Sicherheitsdebatte im Landtag Messer-Attentat, Sturmgewehr-Auftritt und Stoppschilder an den Grenzen
Die Morde von Solingen, ein bewaffneter Abgeordneter und abgebrochene Berliner Gespräche waren Themen einer Landtagsdebatte über Sicherheit und Migration. Dabei legte Innenminister Poseck Wert auf einen "großen Unterschied" zur AfD.
Ursprünglich war das mutmaßlich islamistisch motivierte Messerattentat von Solingen mit drei Toten der Anlass zu einer Landtagsdebatte über die innere Sicherheit in Hessen gewesen.
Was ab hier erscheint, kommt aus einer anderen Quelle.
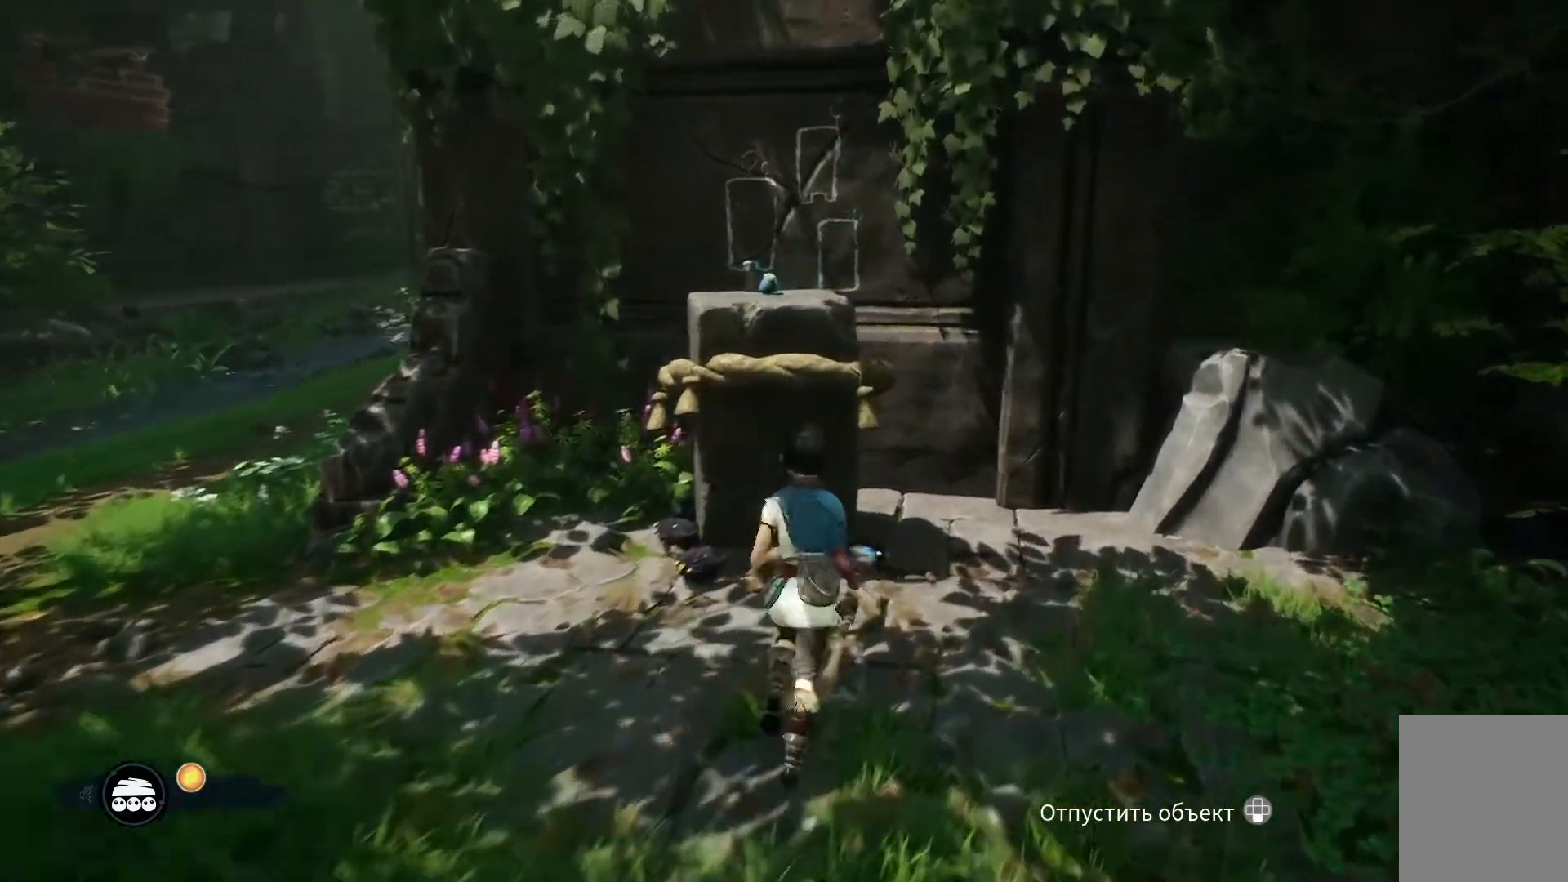
{"buttons": [], "left_stick": "up", "right_stick": "center", "events": [[167, "A", "down"], [300, "A", "up"]]}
Doch zwei aktuelle Entwicklungen führten dazu, dass sich die Diskussion am Mittwoch in Wiesbaden weitete.
Am Vortag waren in Berlin die Gespräche über Verschärfungen in der Migrationspolitik zwischen der Ampel-Bundesregierung und der Union endgültig geplatzt. Und kurz zuvor hatte ein Landtagsabgeordneter der AfD der Migration mit dem Sturmgewehr in der Hand den Kampf angesagt. Daraufhin hatte ihn die AfD zum Austritt gedrängt.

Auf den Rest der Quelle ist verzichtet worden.